Confused, she slowly dropped the bag before proceeding to the carriage. There were no goodbyes shared between herself and her father. Was she aware of the deal he made to get her chosen? Did she find it flattering?

Evelia was obedient and took instruction well compared to Elodie. She climbed inside the carriage and found comfort in the silence. Spring River slowly disappeared and only once she realized we were heading in the wrong direction that she finally spoke. “Where are we going? Are you not taking me to Valemor Manor?”

“No.”

“Is it because of her?” The disgust in her voice has my teeth clench. I might deliver her with a bite taken out of her neck if she didn’t watch her tone.
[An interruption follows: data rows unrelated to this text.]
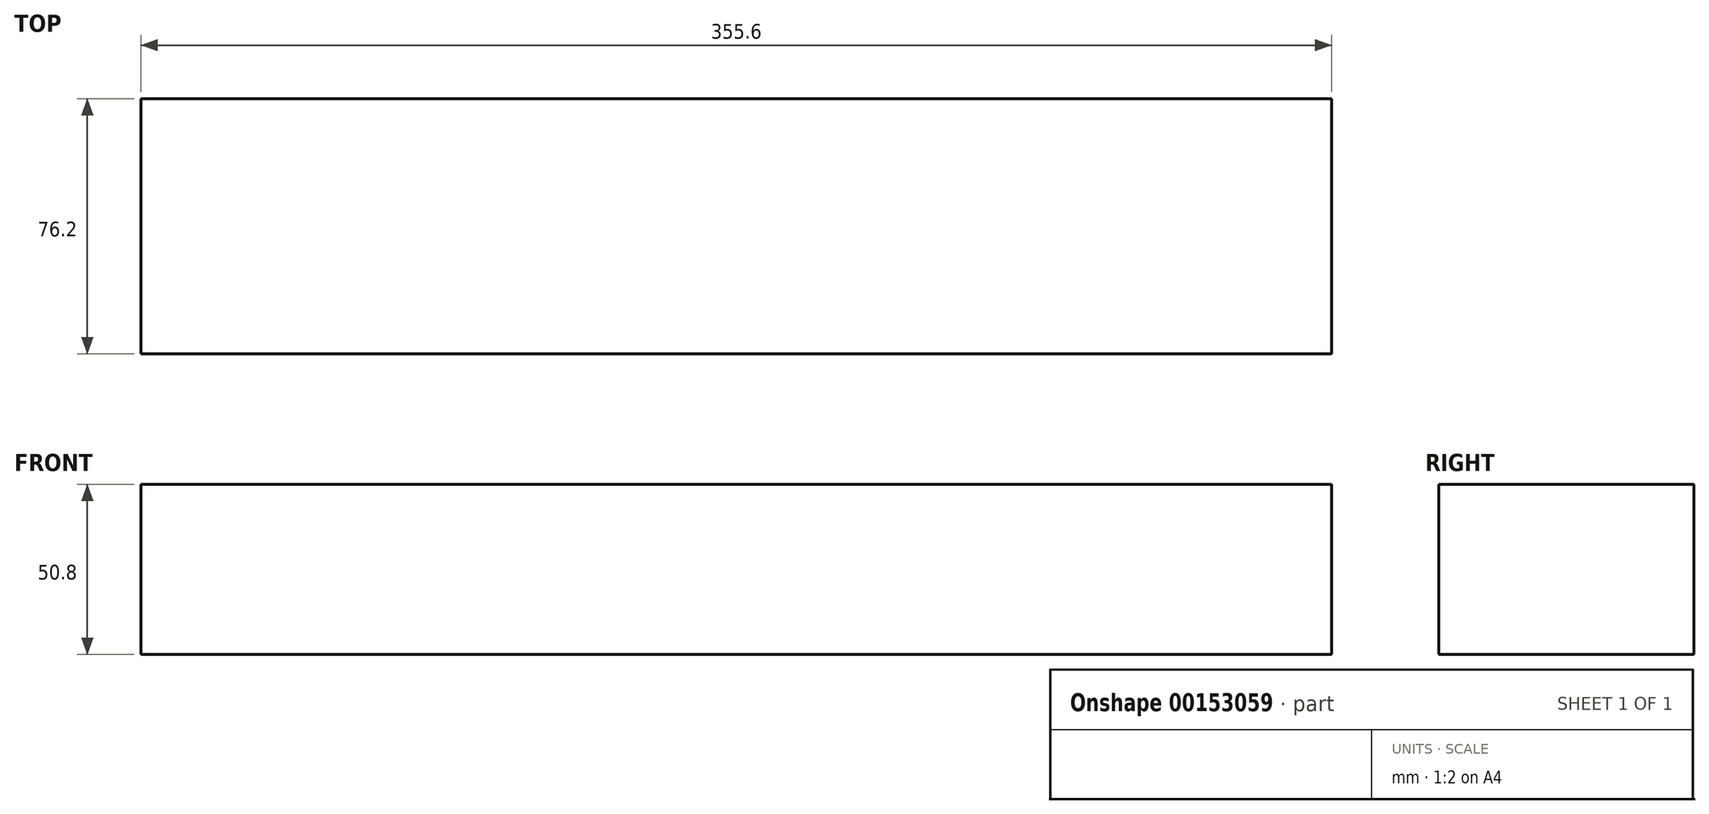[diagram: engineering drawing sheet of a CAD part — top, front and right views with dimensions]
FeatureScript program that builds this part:
annotation { "Feature Type Name" : "Feature", "Feature Type Description" : "" }
export const myFeature = defineFeature(function(context is Context, id is Id, definition is map)
    precondition{}
    {
        {
            var Q0;
            Q0=qCreatedBy(makeId("Top.planeOp"),FACE);
            var sketch = newSketch(context, id + "F0", { "sketchPlane" : qUnion([Q0])});
            skLineSegment(sketch, "E0.bottom", {"start": v(0, 0.38) * mm, "end": v(355.6, 0.38) * mm});
            skLineSegment(sketch, "E0.top", {"start": v(0, 76.58) * mm, "end": v(355.6, 76.58) * mm});
            skLineSegment(sketch, "E0.left", {"start": v(0, 0.38) * mm, "end": v(0, 76.58) * mm});
            skLineSegment(sketch, "E0.right", {"start": v(355.6, 0.38) * mm, "end": v(355.6, 76.58) * mm});
            skSolve(sketch);
        }
        {
            var Q0;
            Q0=makeQuery(id+"F0.imprint","IMPRINT",FACE,{"disambiguationData":[TD([[makeQuery(id+"F0.imprint","IMPRINT",EDGE,{"derivedFrom":sQuery(id+"F0.wireOp",EDGE,"E0.bottom")}),1.0]])]});
            extrude(context, id + "F1", {"entities" : qUnion([Q0]), "depth" : 50.8 * mm});
        }
    });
“Careful,” I said softly, but the softness held warning, not tenderness. “You will not speak of her again or I can pay your family another visit. I’ll make sure you get word of where their gravestones are.” The threat landed perfectly. “You were never going to Valemor. There is much that you and your ignorant father don’t know about the reaping. Blindly giving away your daughters with misplaced illusions.”

Sitting up straighter with her best voice forward, she gives whatever reason the mayor decided was good enough to put ease into the townspeople. “The chosen placate the vampire from their perspective towns in order to keep them from devouring everyone and everything. It allows us to live in harmony.”
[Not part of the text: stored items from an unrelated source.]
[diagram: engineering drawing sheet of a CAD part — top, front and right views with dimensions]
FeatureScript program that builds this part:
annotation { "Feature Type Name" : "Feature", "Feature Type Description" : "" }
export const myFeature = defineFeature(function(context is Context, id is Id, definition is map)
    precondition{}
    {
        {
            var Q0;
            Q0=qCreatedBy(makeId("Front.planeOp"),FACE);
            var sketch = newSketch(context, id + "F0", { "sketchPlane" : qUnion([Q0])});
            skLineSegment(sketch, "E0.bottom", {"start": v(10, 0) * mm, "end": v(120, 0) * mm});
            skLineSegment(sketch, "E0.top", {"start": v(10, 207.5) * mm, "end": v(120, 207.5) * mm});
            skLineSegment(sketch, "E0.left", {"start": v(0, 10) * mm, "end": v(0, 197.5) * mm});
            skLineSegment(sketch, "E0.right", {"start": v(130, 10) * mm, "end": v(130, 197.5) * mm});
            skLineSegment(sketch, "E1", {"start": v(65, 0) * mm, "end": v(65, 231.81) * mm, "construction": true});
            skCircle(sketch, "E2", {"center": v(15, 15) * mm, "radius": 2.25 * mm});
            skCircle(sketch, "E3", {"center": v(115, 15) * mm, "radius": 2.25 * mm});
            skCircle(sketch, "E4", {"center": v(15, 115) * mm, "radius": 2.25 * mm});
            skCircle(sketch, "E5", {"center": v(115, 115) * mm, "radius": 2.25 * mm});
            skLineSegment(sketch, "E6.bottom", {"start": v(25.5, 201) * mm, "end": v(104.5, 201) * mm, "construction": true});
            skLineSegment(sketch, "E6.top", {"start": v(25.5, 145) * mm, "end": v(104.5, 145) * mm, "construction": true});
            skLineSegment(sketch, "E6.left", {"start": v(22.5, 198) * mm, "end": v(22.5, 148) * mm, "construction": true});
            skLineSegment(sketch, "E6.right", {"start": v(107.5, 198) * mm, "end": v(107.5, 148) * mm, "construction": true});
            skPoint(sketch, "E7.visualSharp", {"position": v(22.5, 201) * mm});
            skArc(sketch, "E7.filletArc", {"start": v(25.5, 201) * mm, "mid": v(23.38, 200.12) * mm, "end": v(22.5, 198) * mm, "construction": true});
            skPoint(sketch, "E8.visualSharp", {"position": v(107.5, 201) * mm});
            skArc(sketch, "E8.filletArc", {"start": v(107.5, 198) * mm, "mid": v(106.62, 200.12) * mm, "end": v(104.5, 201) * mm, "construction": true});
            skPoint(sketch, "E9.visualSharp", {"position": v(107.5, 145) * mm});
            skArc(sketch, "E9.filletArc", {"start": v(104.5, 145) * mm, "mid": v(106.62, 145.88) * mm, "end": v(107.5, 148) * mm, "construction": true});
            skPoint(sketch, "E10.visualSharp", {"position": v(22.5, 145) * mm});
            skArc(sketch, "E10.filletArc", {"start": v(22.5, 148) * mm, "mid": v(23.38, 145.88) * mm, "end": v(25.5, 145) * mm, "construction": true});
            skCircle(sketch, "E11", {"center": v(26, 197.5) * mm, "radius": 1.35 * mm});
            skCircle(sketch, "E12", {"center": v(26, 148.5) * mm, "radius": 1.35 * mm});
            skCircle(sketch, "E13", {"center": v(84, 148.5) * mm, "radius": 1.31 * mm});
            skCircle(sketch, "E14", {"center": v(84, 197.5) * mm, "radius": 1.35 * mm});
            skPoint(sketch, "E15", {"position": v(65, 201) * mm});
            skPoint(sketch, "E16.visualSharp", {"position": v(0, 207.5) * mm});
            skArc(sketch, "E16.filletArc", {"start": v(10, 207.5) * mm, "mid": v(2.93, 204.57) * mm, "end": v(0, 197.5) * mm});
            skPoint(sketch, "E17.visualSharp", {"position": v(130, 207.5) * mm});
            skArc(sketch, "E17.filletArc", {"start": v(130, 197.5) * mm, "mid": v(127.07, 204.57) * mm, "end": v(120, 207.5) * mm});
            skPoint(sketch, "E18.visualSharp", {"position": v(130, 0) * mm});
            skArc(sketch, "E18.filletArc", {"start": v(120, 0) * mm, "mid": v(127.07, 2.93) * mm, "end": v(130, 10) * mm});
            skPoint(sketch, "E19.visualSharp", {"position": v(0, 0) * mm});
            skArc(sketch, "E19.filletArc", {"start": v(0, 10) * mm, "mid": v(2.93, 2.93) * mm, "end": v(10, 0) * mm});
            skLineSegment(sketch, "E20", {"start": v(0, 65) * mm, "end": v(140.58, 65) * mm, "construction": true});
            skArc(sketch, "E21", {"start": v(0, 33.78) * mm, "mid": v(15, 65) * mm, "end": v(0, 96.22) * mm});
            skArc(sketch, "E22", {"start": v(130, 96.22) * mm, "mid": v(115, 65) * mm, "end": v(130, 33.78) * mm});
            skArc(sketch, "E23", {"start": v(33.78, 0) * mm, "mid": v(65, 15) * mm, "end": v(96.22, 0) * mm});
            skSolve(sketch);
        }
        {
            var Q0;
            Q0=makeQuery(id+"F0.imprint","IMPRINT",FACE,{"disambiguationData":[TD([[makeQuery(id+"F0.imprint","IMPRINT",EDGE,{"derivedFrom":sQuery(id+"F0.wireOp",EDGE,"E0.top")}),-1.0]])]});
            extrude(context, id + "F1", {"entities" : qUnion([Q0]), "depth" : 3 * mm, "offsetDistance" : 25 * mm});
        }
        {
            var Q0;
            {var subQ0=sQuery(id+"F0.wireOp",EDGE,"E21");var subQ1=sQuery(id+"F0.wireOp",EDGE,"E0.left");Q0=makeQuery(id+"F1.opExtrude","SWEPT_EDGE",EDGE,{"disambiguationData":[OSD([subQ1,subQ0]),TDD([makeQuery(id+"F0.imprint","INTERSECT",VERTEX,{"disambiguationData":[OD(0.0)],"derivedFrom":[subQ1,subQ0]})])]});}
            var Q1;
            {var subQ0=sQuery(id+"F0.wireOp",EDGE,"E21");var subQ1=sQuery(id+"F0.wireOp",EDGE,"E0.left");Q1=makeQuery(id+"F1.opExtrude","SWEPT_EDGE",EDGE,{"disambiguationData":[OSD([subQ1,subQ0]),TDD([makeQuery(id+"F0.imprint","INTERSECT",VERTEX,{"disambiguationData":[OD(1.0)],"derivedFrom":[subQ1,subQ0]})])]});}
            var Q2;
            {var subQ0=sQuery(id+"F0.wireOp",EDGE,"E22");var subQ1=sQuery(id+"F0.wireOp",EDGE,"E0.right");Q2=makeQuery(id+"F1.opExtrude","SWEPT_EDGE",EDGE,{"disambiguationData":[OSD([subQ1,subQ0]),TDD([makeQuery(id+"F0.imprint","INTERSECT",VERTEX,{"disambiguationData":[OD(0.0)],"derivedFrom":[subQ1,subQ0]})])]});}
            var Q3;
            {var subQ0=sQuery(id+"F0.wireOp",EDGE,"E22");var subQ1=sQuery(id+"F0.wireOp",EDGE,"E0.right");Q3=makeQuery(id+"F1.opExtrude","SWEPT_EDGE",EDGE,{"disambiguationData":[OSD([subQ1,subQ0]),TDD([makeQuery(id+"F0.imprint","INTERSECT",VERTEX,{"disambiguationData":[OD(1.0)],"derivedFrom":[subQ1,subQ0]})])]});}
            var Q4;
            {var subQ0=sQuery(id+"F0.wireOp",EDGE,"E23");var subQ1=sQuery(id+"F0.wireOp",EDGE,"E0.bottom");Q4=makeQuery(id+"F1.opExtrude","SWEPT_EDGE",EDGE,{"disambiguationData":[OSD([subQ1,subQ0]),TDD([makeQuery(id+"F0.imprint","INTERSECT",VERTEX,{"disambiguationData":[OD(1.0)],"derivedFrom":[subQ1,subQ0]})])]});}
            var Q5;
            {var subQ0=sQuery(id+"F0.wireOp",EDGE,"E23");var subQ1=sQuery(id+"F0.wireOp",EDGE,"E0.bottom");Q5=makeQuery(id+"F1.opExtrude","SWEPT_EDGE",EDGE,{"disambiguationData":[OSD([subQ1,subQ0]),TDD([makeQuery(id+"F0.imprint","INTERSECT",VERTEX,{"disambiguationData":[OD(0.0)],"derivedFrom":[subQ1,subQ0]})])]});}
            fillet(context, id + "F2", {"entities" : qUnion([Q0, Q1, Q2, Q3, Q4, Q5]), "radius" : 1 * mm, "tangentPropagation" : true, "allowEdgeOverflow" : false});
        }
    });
A forced smile, wide and menacing stretched across my face as my hands loudly clapped together, the vibration of my palms slapping echoed throughout the small cabin, “bravo.” My behavior has her bright blue eyes narrowing. “I know what you humans tell yourselves, you were not chosen to placate me.”

Offended by my rejection, she gained a sliver of courage, “so if we’re not going to Valemor, then where is it you’re taking me? What of the promise you made to my father? What about my immortality?”

“You’re going to Harrowmere.” The place where endings are disguised as beginnings. It held no meaning to her, as to most, Harrowmere was a ghost along with the vampire that owned it. “Everything has a process. And immortality is earned not given. No bribe can obtain that.” The percentage of chosen actually gaining immortality is slim. All they have to do is endure. “You may not have been chosen to placate me, but you were chosen to serve someone…that someone will be determined soon and it is up to them to grant you your wish of immortality.”

The weight of her choice, of her father’s choice, pressed down upon her. She shook with fear instead of the moist cold air that seeped into the carriage. She didn’t realize it, but her terror would make her valuable, desired. But it would make clenching your goal of defying death nearly untouchable.

I leaned back to rest against the carriage wall, my eyes fixated out the window. The remainder of the ride to Harrowmere was long and riddled with ill feelings even though I’ve taken this path every year, each year with a different girl. But this time deceit joined us.

I wasn’t looking forward to going back to Harrowmere or seeing Judas. Old friends wasn’t the best term to label our acquaintance. Nor were we equals as Judas was older and more wealthy than I. He sold his soul to the devil long before I did.